Now let’s see a different chart, using the same data. This is a bar chart where the institutions are arranged from left to right in ascending order of turnover. That is, the bar furthest to the left is the institution with the smallest turnover, the bar furthest to the right is the institution with the largest turnover. The height of each bar shows the proportion of income spent on staff.


This is more like a range of mountains – a few really high peaks and a few deep valleys, but most are around the 45%-55% range. What’s interesting here, I think, is that there’s no obvious economy of scale – larger institutions don’t seem to have a significantly lower proportionate spend on staff. This is counterintuitive.

So why does it matter? Staff costs are unlike other costs for a university. Firstly, they are long term. Once you’ve employed someone then you need to keep paying them, month after month, and to stop paying them involves effort and more expense. Secondly, they increase on a regular basis. Pay increases incrementally for many, simply by the passage of time as you go up the pay scale; there are pay increases every year through negotiation with Trades Unions; and on-costs – pension contributions and national insurance contributions – go up not down, particularly at the moment. A pound spend on employing someone this year becomes more like £1.05 next year, and so on. To employ someone is to make a commitment. 

And if you’re managing an institution, you need to know about this. If you have to find money each year for a rising staff bill, then you have fewer opportunities for other things – equipment, buildings, training costs, IT, library books, student bursaries and scholarships.
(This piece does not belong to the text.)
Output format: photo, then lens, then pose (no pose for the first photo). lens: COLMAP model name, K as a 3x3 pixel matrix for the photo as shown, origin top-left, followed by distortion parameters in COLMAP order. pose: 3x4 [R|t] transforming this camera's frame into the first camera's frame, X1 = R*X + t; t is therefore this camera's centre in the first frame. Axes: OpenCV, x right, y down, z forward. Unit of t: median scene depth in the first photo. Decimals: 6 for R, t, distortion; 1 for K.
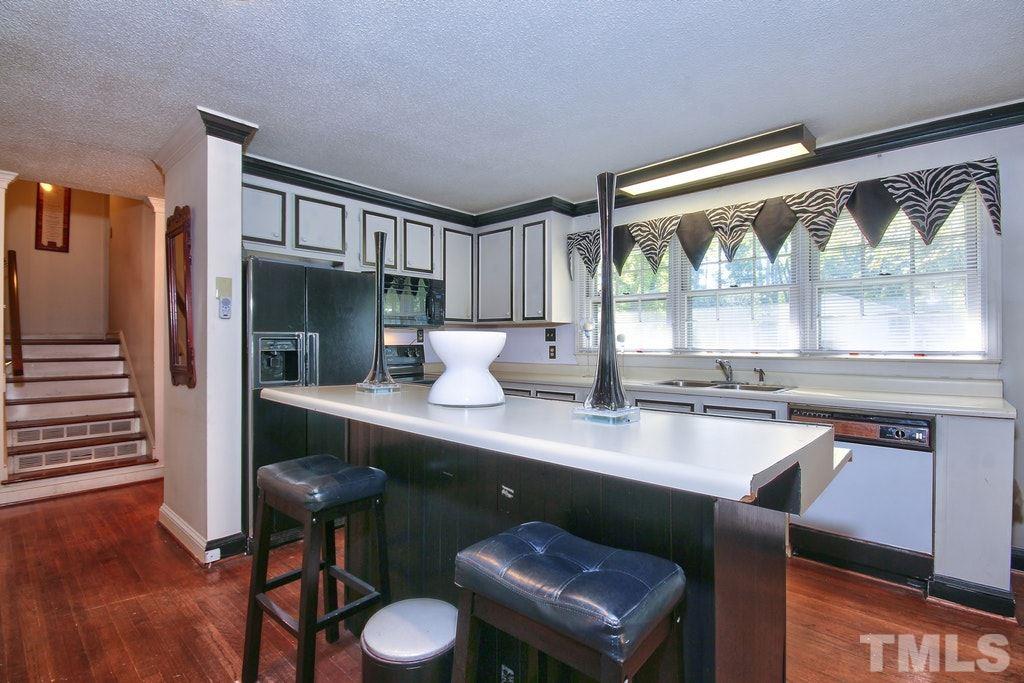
lens RADIAL K [[481.4, 0, 519.4], [0, 481.4, 338.3], [0, 0, 1]] dist [0.000335, -0.006954]
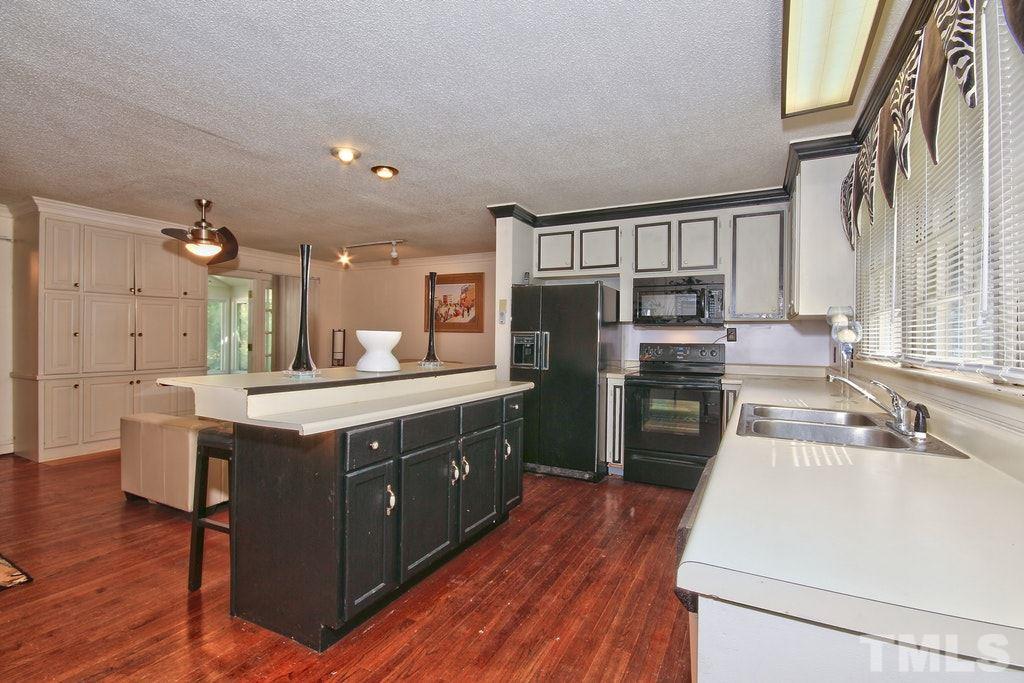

So an institution which can manage its staff costs has more opportunities. And when there’s a large increase – a hike in pension contributions, or a big pay award (they did used to happen!) then institutions with a large staff cost as a proportion of income get hit hardest.

There can’t be an absolute target, of course. Some subjects cost more to teach than others – for instance clinical subjects. Some subjects need a lot of equipment, which keeps the proportion of spend on staff low because lots of money is spent on kit. And institutions make choices about how they operate which make an impact – for instance, having small tutorial groups.

There’s no moral to this tale: if you have a high proportion of staff spend, and know why, and it fits with your strategy, maybe that’s fine. And too low a proportionate spend and maybe your institution isn’t doing things as well as it might – universities are people businesses. But the one number does help you understand quite a lot about an institution’s plans and how sustainable it is (that is, how resilient to shocks, or how much scope for investment it has). And if you’re accountable for the institution, or deciding who to give more resource to, those are good things to know.